You Disappear by Christian Jungersen

You Disappear by Christian Jungersen

Author:Christian Jungersen [Jungersen, Christian]
Language: eng
Format: epub
ISBN: 978-0-385-53726-1
Publisher: Knopf Doubleday Publishing Group
Published: 2014-01-06T16:00:00+00:00


18

Soon we won’t be living here anymore. I look at my white house. The black-stained timbers, the light shadows on the wall where I scrubbed away the graffiti. I take it in as if I’m not looking at a real house, just paging through an old photo album.

Someday, years from now, I’ll point to this page and say, We used to live here.

It looks so charming, so homey, a future acquaintance will say, sitting beside me on the cheap ugly couch I’ll have then.

Yes. We were happy living there.

And then a stillness will descend between us. She won’t say, That must have been before it all went south—and really, what else could she say? And I won’t say, That was when I kissed another man. What else would there be for me to say?

The house back then, the photo poster you can faintly make out through Niklas’s window, the wicker enclosure I built around the garbage cans with my own hands.

I continue to leaf through the album as I walk down the flagstones to the front door. Yes; we were happy living here.

Before I pass the FOR SALE sign, I wipe my lips off on my sleeve one more time. Bernard also wanted to, didn’t he? Should I call him, text him? Have I done something awful? Have I wrecked the good working relationship we have with our lawyer?

In the living room, Eurosport is on with the sound turned down. I switch it off. On the floor lie three books, two of them open. I leave them lying there but pick up the plate with the jam sandwich, one-fourth eaten.
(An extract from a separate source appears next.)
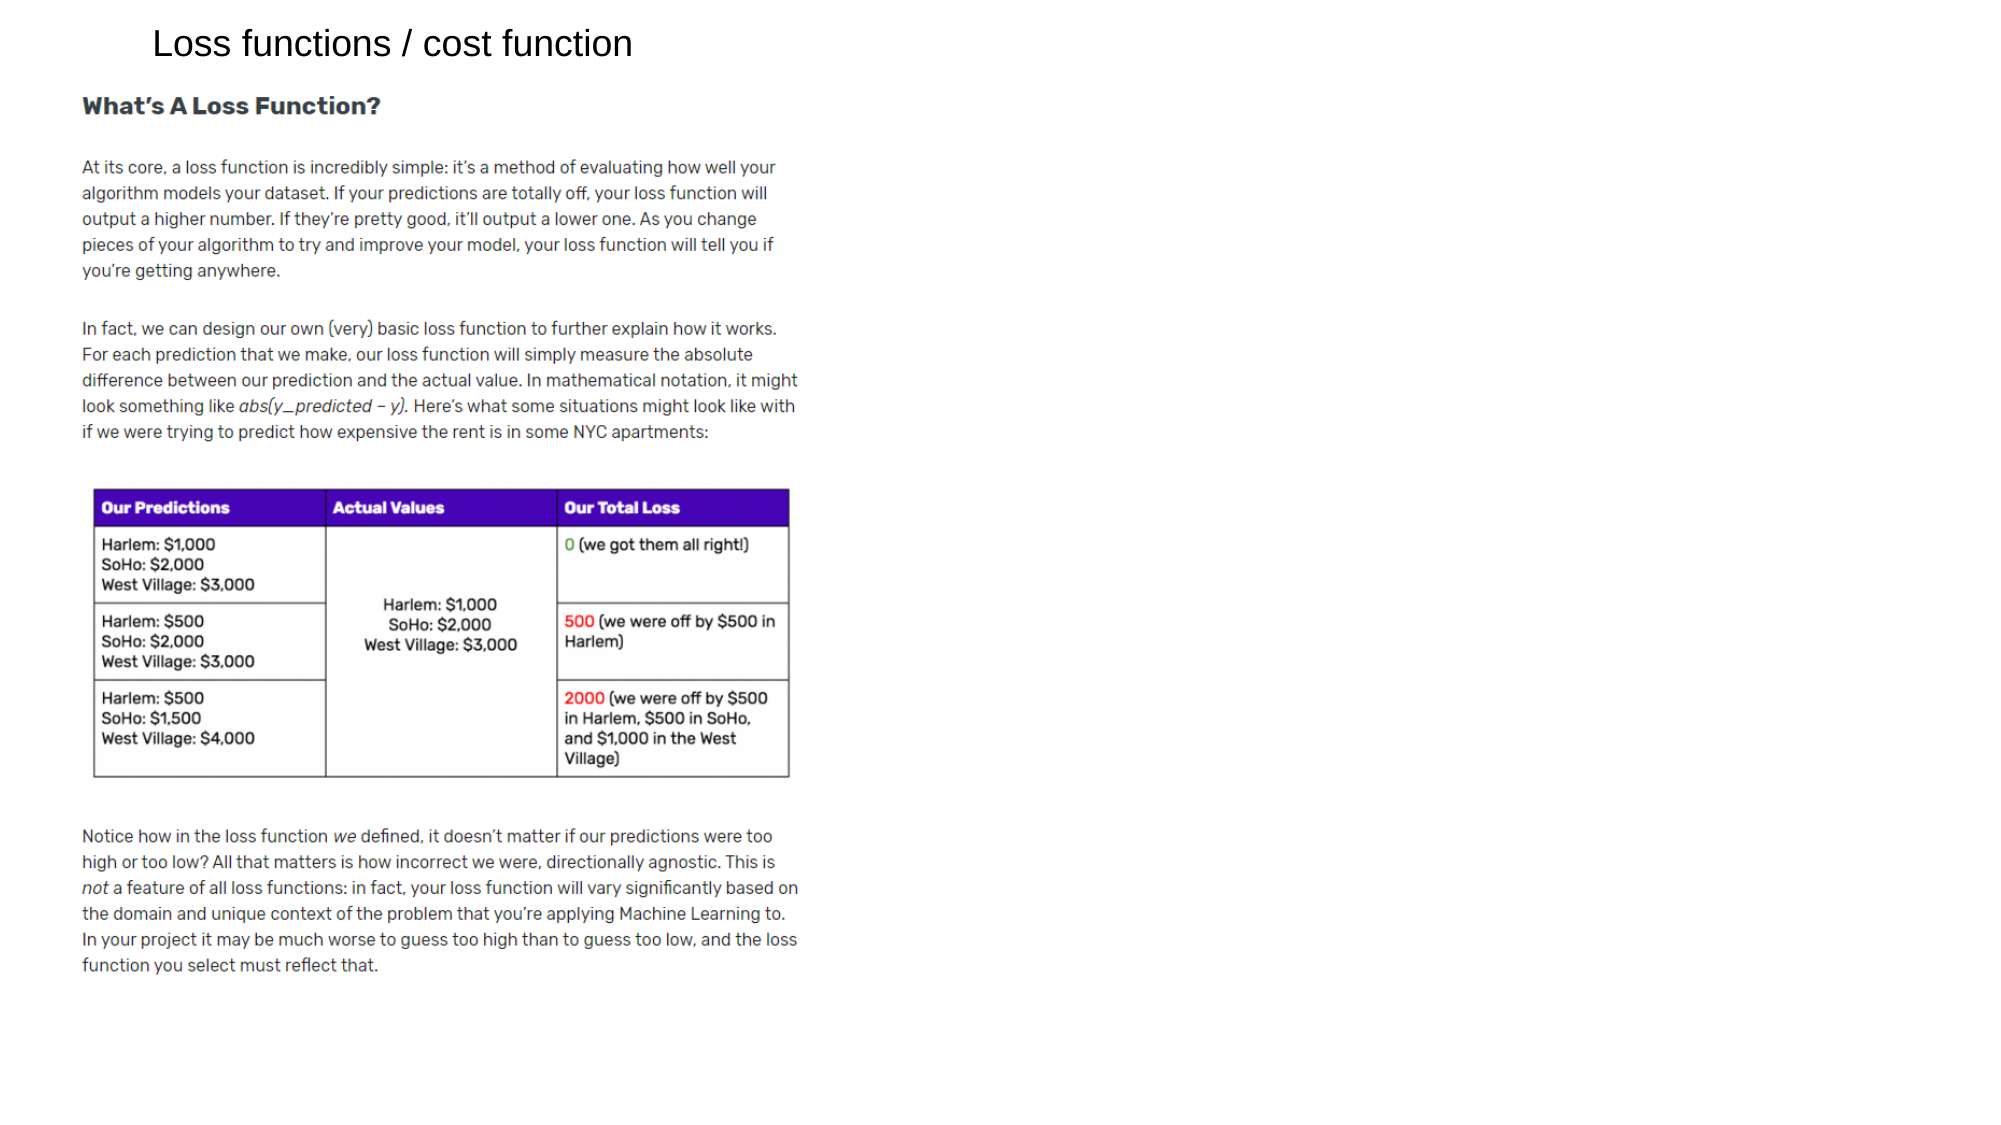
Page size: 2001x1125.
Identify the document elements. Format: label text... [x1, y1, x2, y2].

title Loss functions / cost function [137, 0, 1863, 82]
picture [74, 81, 808, 980]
I place it in the kitchen, where I find another plate with bread and jam, this one half eaten. I yell up to Frederik, who’s in his workshop, no doubt. “I’m home now! It was a lovely apartment—just the thing for us!”

He doesn’t answer.

Our folding clotheshorse is also in the kitchen. For once, Frederik’s remembered to hang up the clothes that don’t get tumble-dried, just like I’ve asked him to.

“It’s great that you’ve hung up the laundry!” I shout. “I really appreciate it!”

Back in the living room, I see some circulars spread out on the dinner table. A plate protrudes from the top bookshelf, and when I take it down I discover a jam sandwich that looks like it’s been there a couple of days without me spotting it.

Then I notice that one of the papers on the table is damp. I lift it up and see my cream-colored Odd Molly blouse lying beneath it. Frederik must have gotten distracted when he was about to hang it up. I walk back into the kitchen and hang it on the clotheshorse. Some of the printing ink has rubbed off on it, so it’ll have to be washed again. Perhaps it can still be salvaged.

“Niklas?” I call out.

There’s no answer.

Upstairs, I knock on his door. I look inside, but he’s out. Of course.

So I go into Frederik’s workshop, but he’s gone too. On the floor is a rolled-up poster that used to lie in my closet.